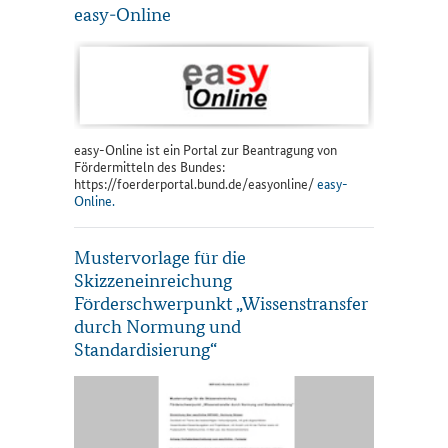
easy-Online
easy-Online ist ein Portal zur Beantragung von
Fördermitteln des Bundes:
https://foerderportal.bund.de/easyonline/
easy-
Online.
Mustervorlage für die
Skizzeneinreichung
Förderschwerpunkt „Wissenstransfer
durch Normung und
Standardisierung“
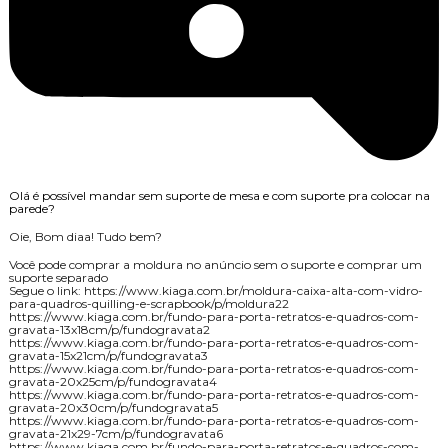
Olá é possível mandar sem suporte de mesa e com suporte pra colocar na
parede?
Oie, Bom diaa! Tudo bem?
Você pode comprar a moldura no anúncio sem o suporte e comprar um
suporte separado
Segue o link: https://www.kiaga.com.br/moldura-caixa-alta-com-vidro-
para-quadros-quilling-e-scrapbook/p/moldura22
https://www.kiaga.com.br/fundo-para-porta-retratos-e-quadros-com-
gravata-13x18cm/p/fundogravata2
https://www.kiaga.com.br/fundo-para-porta-retratos-e-quadros-com-
gravata-15x21cm/p/fundogravata3
https://www.kiaga.com.br/fundo-para-porta-retratos-e-quadros-com-
gravata-20x25cm/p/fundogravata4
https://www.kiaga.com.br/fundo-para-porta-retratos-e-quadros-com-
gravata-20x30cm/p/fundogravata5
https://www.kiaga.com.br/fundo-para-porta-retratos-e-quadros-com-
gravata-21x29-7cm/p/fundogravata6
https://www.kiaga.com.br/fundo-para-porta-retratos-e-quadros-com-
□ □ □ □ □ □ □
**Directions for this task:** Across the listing above, report every line where "suporte" occurs.

**Answer space:**
Olá é possível mandar sem suporte de mesa e com suporte pra colocar na
Você pode comprar a moldura no anúncio sem o suporte e comprar um
suporte separado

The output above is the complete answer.